A post about feeling sick in Paradise…and about really missing home!
Being properly ill is awful. It doesn’t happen to me often, but the few times it does, it has an equally negative impact on my mind as it does on my body. Foremost, it makes me miss home. In fact, it makes me miss a very particular moment of my childhood. I was in second grade, it was winter, and on the last day of Christmas holiday, I broke my left leg while sledging. A long thin line could be seen on the x-Ray – cracking the tibia all the way from the knee to the ankle. I had to stay in bed for 3 weeks. It hurt like hell for the first few days but then I got used to it – and you know what, skipping school and yet enjoying cartoons all day – that was quite a reward for the pain and the patience. So why do I miss this? My mom used to bring me this amazing chicken soup to bed and that moment – that felt like home. Or that’s how I actually define home. Bed. Cartoons. Chicken soup. Being taken care of. Now I’ve been away from home for so long that I can’t even remember; yet that moment always comes to my mind when I get ill.
(Gili beach selfie after an amazing dive)
It’s not too bad this time, I hope. I have a sinus infection caused by diving. I was slightly cold when I went underwater in Gili and that prevented me from equalising properly while descending. My ears were not popping [equalising is all about making your ears pop as much a possible so the air in your sinuses doesn’t pressurise your mostly water-based structures that compose your face. There you go!!!] – it hurt like crazy. But it was all gone by the time I got out of the water, only to wake up with the most monstrous headache I have ever experienced the next day. It was terrible –the right hand side of my face felt like it was going to explode very soon. I didn’t really know what to do…but remembered that cigarettes used to help with pain. So I chugged a handful of painkillers and at 6:30 am I was running around Gili trying to find a store that sells cigarettes. The first opened at 7 and there we go – I bought my very first pack of cigarettes ever. A green Marlboro Menthol and a lighter. 25 000 Rupiah. That is about £1.25.
(Gili T – Where The Streets Have No Names)
I opened the pack as clumsily as anyone opens a pack of anything for the first time, pulled out a cigarette and smoked it within seconds. It didn’t help. Smoked another one. And another one. Didn’t help. By this time all these gloomy thoughts came to my mind. “I am stuck on a tiny little island just about to embark on a 3h boat ride with no air conditioning and crazy humidity. Do I have meningitis? Am I going to die here? I don’t want to die here.” Yes – that’s the type of pressure and pain I felt in my head. One more cigarette. By now I was starting to get dizzy. I hadn’t eaten. I had taken at least two parcetamols and two ibuprofen pills and I was smoking even though I am not a smoker.
People:
While stumbling on the empty streets of Gili I bumped into James – a local rasta-hippie. I had met him before – he was the friendliest guy ever. Singer of songs, lover of life…that kind of guy. My second night in Gili he saw me half asleep on some sort of bed in front of the beach and asked me to join him and Sarah and Sophia, play guitar drink some beers listen to some waves crash onto corals. I told him it was my last day on the island. He looked sad and stopped for a moment. Then he hugged me – “I’ll see you when I see you”. I looked at the girl who was riding a bike next to him at 7 AM and said: “Always with the pretty ones”. He smiled – “Yeah – but this one is the prettiest of all.” She was. I kept walking all the way home – by now having probably my 5th cigarette. I entered the homestay and a fresh water melon, an omlette and a Lombok coffee were waiting for me.

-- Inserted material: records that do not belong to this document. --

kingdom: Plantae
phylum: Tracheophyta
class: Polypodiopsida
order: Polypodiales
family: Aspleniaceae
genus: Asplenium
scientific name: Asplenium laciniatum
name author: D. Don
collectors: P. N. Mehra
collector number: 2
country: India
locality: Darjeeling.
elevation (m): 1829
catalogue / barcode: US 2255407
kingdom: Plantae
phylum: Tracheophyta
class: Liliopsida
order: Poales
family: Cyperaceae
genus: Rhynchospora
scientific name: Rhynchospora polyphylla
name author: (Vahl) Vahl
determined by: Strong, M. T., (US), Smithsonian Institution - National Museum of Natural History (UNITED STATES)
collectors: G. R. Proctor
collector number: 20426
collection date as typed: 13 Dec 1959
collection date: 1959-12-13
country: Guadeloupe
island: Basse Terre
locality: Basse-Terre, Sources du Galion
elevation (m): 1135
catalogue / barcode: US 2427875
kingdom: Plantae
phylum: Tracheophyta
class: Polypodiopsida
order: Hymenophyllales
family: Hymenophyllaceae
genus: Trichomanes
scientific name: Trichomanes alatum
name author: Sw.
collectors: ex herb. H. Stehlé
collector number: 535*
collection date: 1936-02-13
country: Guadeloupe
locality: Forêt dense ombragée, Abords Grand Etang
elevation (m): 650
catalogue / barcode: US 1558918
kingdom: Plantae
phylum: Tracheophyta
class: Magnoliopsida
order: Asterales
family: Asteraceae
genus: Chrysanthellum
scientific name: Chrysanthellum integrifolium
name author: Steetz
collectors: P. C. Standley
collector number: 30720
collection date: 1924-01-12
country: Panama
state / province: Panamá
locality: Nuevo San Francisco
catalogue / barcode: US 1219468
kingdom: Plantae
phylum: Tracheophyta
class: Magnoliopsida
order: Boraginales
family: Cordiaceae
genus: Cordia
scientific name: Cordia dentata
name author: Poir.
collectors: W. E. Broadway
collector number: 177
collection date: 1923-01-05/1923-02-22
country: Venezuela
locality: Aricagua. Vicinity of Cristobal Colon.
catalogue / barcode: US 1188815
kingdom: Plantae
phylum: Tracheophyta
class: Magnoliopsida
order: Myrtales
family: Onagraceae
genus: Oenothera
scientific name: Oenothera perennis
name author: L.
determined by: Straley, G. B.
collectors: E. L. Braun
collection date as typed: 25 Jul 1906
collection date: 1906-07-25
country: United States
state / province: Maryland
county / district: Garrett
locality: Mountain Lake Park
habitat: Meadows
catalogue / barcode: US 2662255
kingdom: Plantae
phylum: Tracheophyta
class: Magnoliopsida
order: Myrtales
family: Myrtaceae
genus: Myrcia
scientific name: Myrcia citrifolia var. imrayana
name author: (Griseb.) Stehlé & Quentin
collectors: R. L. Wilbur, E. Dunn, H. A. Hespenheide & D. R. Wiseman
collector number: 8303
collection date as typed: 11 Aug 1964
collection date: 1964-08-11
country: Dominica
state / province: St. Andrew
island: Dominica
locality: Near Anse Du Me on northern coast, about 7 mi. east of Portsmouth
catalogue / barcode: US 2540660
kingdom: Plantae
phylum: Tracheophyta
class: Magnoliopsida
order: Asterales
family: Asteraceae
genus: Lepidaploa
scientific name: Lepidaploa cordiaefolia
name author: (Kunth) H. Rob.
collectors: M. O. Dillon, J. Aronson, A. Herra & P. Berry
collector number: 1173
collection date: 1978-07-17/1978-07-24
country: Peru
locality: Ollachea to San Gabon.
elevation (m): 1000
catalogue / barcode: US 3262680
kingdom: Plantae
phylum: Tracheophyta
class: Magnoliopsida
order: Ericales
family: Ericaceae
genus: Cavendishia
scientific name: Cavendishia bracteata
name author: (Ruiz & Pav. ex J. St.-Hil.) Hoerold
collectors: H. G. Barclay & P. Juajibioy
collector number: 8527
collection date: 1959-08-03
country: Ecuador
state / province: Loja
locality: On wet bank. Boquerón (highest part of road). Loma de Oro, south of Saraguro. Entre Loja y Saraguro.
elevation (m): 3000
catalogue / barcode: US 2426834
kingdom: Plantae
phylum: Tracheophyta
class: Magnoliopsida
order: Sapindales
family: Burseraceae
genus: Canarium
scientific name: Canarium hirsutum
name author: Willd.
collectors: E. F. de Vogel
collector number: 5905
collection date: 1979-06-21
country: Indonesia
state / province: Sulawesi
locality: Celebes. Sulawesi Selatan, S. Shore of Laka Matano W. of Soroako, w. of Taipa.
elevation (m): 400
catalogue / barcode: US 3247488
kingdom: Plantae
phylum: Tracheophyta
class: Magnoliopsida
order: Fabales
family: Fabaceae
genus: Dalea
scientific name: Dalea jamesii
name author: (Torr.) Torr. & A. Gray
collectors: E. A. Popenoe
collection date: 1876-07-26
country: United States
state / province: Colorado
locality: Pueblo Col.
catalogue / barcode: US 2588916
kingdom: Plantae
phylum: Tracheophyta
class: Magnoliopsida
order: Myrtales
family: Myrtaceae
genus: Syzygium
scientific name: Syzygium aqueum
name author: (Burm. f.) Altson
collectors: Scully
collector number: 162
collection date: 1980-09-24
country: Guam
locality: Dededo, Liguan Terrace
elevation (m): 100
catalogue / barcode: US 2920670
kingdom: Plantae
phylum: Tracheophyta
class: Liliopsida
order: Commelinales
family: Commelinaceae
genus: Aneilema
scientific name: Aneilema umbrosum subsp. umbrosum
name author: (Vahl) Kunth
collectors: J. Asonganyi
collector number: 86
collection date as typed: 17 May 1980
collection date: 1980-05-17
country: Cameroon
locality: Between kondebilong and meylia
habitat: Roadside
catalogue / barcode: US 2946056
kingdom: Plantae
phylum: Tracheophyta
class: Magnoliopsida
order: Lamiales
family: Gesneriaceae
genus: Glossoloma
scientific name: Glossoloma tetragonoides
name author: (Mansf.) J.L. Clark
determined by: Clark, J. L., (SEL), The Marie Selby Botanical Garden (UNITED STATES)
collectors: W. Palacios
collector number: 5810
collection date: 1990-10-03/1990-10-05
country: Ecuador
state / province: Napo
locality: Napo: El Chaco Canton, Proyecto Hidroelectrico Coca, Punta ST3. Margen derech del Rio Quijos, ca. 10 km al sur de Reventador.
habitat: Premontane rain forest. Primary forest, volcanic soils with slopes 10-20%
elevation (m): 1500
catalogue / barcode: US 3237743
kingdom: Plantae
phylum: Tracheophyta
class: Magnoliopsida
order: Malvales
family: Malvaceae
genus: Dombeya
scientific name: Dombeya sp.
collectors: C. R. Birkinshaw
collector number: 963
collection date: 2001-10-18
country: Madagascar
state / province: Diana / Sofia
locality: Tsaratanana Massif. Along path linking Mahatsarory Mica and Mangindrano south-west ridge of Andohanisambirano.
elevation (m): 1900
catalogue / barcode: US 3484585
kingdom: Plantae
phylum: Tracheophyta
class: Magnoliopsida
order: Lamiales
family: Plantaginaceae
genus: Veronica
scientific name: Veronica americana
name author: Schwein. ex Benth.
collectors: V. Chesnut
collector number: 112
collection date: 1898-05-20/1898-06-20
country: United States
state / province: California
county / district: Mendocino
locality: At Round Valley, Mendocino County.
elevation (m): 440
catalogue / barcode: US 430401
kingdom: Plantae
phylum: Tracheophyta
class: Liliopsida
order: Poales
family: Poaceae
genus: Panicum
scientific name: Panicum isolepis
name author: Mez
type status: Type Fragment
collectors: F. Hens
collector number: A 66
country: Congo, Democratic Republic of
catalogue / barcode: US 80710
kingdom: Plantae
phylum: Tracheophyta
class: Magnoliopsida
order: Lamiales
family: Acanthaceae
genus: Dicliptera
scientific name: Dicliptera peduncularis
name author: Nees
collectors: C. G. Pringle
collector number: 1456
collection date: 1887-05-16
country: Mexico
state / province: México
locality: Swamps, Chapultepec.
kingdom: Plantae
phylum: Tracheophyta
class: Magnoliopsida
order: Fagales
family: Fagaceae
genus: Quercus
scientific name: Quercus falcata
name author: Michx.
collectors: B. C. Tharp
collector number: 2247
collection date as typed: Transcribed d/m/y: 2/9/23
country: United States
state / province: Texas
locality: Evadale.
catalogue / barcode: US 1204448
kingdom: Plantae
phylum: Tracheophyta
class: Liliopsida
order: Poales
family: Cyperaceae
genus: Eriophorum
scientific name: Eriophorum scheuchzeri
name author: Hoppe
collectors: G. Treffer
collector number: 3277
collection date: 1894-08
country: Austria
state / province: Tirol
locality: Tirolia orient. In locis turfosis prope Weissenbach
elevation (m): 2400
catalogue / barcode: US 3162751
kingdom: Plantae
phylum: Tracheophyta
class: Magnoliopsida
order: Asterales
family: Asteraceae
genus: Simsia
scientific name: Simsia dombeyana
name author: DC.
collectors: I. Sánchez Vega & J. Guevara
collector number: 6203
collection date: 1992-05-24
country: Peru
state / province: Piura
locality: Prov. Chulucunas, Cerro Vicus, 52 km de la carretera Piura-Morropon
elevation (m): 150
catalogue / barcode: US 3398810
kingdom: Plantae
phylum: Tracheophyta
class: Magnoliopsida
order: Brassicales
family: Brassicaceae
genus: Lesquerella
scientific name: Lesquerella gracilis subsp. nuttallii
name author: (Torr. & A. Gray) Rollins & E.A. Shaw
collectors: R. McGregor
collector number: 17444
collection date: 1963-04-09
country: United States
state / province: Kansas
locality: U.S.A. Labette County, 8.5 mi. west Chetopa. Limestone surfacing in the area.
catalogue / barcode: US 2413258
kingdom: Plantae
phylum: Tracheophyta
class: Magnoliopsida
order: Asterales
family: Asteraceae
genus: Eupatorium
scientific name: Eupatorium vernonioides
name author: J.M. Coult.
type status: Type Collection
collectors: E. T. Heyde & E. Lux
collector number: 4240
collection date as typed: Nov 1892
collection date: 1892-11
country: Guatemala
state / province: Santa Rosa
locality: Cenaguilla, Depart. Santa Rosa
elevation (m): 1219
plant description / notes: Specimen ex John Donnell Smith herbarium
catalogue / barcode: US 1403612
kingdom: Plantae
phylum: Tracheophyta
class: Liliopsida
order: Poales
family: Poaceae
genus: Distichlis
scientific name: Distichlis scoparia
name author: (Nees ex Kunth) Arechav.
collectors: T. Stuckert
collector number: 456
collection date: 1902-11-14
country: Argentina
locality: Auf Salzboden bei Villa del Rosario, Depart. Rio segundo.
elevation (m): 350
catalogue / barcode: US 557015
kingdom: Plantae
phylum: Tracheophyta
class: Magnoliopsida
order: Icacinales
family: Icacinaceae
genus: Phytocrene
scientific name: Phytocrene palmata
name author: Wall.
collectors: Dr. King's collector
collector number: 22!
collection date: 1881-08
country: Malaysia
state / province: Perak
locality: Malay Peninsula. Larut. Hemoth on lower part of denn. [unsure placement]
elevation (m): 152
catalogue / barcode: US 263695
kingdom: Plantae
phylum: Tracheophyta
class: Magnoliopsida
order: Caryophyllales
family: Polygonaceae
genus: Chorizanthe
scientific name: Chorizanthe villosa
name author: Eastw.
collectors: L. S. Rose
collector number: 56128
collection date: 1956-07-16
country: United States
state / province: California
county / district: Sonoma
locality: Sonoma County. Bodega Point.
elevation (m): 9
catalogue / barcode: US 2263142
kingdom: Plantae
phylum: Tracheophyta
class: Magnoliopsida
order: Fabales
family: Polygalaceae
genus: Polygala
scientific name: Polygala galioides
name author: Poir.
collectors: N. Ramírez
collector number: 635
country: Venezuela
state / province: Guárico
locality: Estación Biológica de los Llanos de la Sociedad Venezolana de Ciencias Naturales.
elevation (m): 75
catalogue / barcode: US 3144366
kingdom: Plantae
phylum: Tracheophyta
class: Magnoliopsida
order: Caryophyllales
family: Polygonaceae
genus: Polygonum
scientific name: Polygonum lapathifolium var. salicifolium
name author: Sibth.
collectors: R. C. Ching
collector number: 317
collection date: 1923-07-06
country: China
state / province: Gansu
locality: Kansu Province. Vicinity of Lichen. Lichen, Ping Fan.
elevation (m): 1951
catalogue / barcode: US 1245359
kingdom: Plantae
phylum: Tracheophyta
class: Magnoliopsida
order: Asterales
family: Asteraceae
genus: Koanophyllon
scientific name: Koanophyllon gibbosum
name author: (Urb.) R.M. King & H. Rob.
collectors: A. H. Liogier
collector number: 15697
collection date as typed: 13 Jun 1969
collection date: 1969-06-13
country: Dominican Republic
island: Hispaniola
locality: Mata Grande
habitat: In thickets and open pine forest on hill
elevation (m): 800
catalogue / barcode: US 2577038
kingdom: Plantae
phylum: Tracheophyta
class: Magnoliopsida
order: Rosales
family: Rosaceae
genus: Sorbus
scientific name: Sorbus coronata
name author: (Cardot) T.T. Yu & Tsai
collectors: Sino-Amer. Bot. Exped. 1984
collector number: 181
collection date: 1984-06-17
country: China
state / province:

And suddenly – the pain started to go away. It was one of those feelings of total liberation. Of being given a second chance of some sort. Yes, looking back, it was ridiculous, but being stuck on a tiny island with no proper doctors, a little infection can seem a lot worse than it is.
Later I self-diagnosed a sinusitis (thank you Google) and after consulting a doctor friend from home (thank you Facebook) I started treating it with the handful of antibiotics that my dad gave me on the way. Three days later, the unbearable headaches have made way to a constantly running nose. I don’t feel like I will die any second, no. I’m still fucked though. Being ill puts your feet back on the ground. It makes you realise you are not unbreakable and even if you jump from place to place, trip, dive, bike, drink, wake up in a hammock, whatever amazing things you do…you’re still as a fragile as anybody. So while there is a lot of blah blah in here – just some little advice to whoever reads this: Take good care of yourselves and don’t dive with a cold!